Stored data:
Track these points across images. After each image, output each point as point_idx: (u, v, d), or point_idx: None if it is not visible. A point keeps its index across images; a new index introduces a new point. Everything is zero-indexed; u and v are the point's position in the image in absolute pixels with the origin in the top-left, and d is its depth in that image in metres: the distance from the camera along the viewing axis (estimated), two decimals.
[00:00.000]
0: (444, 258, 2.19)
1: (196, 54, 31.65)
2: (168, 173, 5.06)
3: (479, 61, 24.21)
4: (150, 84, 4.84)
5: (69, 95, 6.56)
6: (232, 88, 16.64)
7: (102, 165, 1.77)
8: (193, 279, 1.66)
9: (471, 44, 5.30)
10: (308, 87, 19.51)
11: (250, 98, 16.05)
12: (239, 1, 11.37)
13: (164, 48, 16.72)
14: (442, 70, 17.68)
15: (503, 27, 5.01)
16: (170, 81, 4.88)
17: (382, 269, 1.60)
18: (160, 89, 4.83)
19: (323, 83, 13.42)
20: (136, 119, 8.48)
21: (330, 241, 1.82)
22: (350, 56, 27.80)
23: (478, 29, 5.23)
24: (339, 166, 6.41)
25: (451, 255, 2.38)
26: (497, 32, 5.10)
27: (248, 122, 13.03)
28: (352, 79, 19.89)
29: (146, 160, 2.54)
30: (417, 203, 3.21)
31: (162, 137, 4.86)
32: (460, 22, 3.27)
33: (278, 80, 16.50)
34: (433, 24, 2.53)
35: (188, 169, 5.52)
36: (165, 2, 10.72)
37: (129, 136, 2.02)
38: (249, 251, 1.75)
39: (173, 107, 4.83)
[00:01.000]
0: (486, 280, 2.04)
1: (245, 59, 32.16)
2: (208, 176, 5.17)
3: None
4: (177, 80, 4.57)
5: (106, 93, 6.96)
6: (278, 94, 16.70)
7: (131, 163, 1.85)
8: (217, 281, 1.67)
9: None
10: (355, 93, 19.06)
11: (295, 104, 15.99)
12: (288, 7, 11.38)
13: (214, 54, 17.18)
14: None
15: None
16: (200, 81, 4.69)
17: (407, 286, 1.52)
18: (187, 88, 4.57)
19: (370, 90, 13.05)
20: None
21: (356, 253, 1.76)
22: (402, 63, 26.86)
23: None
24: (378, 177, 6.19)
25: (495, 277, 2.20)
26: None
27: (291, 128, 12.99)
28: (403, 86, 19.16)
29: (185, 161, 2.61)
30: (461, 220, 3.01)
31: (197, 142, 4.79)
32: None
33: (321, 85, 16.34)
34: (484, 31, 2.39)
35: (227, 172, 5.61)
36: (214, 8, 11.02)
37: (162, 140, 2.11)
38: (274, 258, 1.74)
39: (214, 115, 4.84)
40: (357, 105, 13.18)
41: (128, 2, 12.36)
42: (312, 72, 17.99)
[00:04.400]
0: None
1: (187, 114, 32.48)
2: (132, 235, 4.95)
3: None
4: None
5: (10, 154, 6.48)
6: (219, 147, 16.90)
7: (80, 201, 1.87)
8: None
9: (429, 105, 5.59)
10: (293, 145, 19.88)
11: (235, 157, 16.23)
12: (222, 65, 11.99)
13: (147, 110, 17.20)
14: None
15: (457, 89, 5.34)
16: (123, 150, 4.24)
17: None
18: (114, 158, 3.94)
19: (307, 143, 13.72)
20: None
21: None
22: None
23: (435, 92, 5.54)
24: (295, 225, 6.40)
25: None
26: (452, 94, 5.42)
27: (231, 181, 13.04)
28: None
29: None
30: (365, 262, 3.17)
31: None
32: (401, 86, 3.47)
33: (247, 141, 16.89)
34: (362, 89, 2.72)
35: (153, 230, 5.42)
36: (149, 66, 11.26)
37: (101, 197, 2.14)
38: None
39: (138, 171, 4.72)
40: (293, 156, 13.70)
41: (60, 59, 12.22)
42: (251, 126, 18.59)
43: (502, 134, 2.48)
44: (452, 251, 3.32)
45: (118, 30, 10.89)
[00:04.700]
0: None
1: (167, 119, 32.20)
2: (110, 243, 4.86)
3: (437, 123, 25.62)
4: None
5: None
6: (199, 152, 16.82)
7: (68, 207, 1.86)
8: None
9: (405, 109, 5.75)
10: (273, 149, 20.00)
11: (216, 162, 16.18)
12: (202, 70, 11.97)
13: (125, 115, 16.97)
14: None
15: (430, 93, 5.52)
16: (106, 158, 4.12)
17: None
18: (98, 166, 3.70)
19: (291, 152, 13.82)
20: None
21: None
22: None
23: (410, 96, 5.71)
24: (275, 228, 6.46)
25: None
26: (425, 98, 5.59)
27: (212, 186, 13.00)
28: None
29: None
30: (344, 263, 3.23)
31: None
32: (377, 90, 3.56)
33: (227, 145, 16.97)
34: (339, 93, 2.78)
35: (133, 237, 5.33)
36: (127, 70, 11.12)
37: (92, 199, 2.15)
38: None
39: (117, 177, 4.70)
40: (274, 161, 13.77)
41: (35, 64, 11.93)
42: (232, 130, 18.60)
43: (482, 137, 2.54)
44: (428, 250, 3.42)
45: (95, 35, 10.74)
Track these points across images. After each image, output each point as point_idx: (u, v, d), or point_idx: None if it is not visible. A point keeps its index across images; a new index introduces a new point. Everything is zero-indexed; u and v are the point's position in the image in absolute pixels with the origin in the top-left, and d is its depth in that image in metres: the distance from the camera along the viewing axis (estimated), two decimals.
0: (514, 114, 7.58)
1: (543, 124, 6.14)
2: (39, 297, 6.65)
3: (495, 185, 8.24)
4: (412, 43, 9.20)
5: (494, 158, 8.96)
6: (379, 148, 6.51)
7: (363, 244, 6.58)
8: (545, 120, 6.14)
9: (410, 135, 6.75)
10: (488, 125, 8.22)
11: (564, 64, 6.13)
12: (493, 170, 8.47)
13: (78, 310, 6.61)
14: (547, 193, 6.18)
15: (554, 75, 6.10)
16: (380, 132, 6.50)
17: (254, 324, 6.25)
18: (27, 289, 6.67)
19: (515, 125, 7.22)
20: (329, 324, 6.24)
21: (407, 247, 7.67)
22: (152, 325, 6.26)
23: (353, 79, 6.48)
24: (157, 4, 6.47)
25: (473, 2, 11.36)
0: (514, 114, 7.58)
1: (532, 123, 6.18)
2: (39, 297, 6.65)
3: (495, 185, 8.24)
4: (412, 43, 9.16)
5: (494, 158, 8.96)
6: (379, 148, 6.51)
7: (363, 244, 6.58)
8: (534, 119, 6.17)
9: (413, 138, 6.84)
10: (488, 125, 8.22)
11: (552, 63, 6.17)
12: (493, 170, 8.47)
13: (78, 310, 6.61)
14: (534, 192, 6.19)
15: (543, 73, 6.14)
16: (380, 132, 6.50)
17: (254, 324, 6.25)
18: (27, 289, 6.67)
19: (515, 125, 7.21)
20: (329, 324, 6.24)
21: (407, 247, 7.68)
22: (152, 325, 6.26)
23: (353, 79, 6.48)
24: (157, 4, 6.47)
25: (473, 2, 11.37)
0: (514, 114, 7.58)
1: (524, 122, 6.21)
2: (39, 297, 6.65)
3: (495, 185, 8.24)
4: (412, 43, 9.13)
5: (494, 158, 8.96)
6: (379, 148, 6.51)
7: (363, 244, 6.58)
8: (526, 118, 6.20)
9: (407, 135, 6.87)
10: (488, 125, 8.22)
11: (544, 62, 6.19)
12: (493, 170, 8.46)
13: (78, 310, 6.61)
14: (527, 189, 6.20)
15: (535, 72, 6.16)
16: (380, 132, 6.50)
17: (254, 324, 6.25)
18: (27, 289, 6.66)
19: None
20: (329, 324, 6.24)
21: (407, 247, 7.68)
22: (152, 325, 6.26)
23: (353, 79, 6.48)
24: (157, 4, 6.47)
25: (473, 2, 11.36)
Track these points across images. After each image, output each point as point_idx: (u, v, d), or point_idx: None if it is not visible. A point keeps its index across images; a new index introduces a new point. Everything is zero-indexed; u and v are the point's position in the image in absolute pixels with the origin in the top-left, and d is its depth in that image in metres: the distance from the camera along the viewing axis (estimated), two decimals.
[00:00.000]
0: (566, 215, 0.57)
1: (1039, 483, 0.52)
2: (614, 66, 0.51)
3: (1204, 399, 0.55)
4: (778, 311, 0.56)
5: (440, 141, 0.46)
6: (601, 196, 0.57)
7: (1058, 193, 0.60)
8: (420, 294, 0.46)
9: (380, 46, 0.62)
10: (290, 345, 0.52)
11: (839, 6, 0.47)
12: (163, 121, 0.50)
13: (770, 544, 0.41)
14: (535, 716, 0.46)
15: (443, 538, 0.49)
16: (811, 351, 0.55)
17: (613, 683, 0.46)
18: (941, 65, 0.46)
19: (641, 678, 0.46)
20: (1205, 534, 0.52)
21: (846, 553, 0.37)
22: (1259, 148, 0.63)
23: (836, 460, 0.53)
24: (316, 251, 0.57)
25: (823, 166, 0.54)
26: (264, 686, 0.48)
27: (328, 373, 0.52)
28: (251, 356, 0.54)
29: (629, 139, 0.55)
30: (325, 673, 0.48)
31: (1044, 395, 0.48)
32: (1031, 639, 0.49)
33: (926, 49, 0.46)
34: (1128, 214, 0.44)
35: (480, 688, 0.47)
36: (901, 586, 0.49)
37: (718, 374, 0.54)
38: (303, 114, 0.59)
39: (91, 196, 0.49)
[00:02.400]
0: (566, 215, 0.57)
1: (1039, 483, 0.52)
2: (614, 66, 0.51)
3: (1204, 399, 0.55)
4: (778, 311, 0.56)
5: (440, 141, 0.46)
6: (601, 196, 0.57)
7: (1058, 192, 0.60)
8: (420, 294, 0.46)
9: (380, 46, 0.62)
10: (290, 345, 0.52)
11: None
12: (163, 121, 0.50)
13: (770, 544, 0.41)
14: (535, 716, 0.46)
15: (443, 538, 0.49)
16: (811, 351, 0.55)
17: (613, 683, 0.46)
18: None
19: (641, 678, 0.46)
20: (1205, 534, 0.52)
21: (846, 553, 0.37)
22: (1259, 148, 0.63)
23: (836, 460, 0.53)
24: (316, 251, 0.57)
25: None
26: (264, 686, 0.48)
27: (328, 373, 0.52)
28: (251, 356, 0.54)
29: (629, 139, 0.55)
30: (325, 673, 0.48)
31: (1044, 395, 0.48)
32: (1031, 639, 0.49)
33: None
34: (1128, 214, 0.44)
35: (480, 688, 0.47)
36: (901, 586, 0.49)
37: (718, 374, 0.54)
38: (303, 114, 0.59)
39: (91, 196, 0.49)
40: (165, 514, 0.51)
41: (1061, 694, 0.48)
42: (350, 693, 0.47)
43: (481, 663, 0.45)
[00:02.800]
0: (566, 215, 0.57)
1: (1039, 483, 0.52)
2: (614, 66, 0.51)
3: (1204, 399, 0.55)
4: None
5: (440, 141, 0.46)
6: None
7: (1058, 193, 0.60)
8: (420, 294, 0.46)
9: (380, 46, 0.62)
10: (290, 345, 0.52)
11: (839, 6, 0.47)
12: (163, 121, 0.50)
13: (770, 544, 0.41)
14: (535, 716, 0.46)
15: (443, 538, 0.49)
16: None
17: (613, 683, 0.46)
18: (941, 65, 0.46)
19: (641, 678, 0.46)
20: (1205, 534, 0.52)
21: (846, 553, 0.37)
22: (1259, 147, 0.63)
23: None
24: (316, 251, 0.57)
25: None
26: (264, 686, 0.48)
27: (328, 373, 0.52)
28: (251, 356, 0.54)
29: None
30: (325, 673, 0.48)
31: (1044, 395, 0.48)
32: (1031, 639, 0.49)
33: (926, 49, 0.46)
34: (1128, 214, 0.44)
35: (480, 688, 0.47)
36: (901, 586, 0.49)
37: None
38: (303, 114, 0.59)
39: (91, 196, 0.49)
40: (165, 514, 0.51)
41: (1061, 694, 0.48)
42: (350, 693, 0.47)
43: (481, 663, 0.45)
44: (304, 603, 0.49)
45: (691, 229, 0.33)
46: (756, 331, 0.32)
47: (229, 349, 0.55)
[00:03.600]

Work request> Take the line above containing "12: (239, 1, 11.37)", the line containing "39: (173, 107, 4.83)", and all lines in between, and copy them exactly without anything else.

The answer>
12: (239, 1, 11.37)
13: (164, 48, 16.72)
14: (442, 70, 17.68)
15: (503, 27, 5.01)
16: (170, 81, 4.88)
17: (382, 269, 1.60)
18: (160, 89, 4.83)
19: (323, 83, 13.42)
20: (136, 119, 8.48)
21: (330, 241, 1.82)
22: (350, 56, 27.80)
23: (478, 29, 5.23)
24: (339, 166, 6.41)
25: (451, 255, 2.38)
26: (497, 32, 5.10)
27: (248, 122, 13.03)
28: (352, 79, 19.89)
29: (146, 160, 2.54)
30: (417, 203, 3.21)
31: (162, 137, 4.86)
32: (460, 22, 3.27)
33: (278, 80, 16.50)
34: (433, 24, 2.53)
35: (188, 169, 5.52)
36: (165, 2, 10.72)
37: (129, 136, 2.02)
38: (249, 251, 1.75)
39: (173, 107, 4.83)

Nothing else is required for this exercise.